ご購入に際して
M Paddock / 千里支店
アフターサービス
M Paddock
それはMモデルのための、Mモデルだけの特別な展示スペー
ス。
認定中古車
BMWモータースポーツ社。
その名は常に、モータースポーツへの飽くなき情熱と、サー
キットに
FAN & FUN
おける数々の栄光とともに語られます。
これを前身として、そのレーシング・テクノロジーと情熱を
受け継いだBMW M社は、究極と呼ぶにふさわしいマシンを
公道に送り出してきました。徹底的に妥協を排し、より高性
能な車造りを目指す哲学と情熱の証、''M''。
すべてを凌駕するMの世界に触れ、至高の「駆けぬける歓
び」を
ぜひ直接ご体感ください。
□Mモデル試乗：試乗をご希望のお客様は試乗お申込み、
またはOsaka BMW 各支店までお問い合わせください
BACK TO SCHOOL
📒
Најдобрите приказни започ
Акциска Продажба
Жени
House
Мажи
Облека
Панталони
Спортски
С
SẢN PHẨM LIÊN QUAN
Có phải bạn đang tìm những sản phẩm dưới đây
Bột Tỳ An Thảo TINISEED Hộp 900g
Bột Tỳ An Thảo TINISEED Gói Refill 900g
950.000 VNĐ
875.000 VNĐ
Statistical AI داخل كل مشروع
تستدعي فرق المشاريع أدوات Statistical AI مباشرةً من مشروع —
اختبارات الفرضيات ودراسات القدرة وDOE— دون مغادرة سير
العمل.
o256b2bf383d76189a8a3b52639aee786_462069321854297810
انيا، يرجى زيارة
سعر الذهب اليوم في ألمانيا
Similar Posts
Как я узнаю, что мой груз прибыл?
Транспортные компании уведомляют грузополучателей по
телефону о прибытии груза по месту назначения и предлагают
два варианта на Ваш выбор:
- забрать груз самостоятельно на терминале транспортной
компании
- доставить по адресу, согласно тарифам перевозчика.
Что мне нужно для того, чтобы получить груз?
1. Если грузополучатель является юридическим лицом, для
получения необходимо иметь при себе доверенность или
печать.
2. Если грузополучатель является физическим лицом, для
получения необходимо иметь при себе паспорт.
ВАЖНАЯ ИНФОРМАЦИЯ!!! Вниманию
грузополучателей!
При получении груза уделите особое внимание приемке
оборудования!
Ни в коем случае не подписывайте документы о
------
The data above must be returned in full, exactly as written.

- **Answer box**:
ご購入に際して
M Paddock / 千里支店
アフターサービス
M Paddock
それはMモデルのための、Mモデルだけの特別な展示スペー
ス。
認定中古車
BMWモータースポーツ社。
その名は常に、モータースポーツへの飽くなき情熱と、サー
キットに
FAN & FUN
おける数々の栄光とともに語られます。
これを前身として、そのレーシング・テクノロジーと情熱を
受け継いだBMW M社は、究極と呼ぶにふさわしいマシンを
公道に送り出してきました。徹底的に妥協を排し、より高性
能な車造りを目指す哲学と情熱の証、''M''。
すべてを凌駕するMの世界に触れ、至高の「駆けぬける歓
び」を
ぜひ直接ご体感ください。
□Mモデル試乗：試乗をご希望のお客様は試乗お申込み、
またはOsaka BMW 各支店までお問い合わせください
BACK TO SCHOOL
📒
Најдобрите приказни започ
Акциска Продажба
Жени
House
Мажи
Облека
Панталони
Спортски
С
SẢN PHẨM LIÊN QUAN
Có phải bạn đang tìm những sản phẩm dưới đây
Bột Tỳ An Thảo TINISEED Hộp 900g
Bột Tỳ An Thảo TINISEED Gói Refill 900g
950.000 VNĐ
875.000 VNĐ
Statistical AI داخل كل مشروع
تستدعي فرق المشاريع أدوات Statistical AI مباشرةً من مشروع —
اختبارات الفرضيات ودراسات القدرة وDOE— دون مغادرة سير
العمل.
o256b2bf383d76189a8a3b52639aee786_462069321854297810
انيا، يرجى زيارة
سعر الذهب اليوم في ألمانيا
Similar Posts
Как я узнаю, что мой груз прибыл?
Транспортные компании уведомляют грузополучателей по
телефону о прибытии груза по месту назначения и предлагают
два варианта на Ваш выбор:
- забрать груз самостоятельно на терминале транспортной
компании
- доставить по адресу, согласно тарифам перевозчика.
Что мне нужно для того, чтобы получить груз?
1. Если грузополучатель является юридическим лицом, для
получения необходимо иметь при себе доверенность или
печать.
2. Если грузополучатель является физическим лицом, для
получения необходимо иметь при себе паспорт.
ВАЖНАЯ ИНФОРМАЦИЯ!!! Вниманию
грузополучателей!
При получении груза уделите особое внимание приемке
оборудования!
Ни в коем случае не подписывайте документы о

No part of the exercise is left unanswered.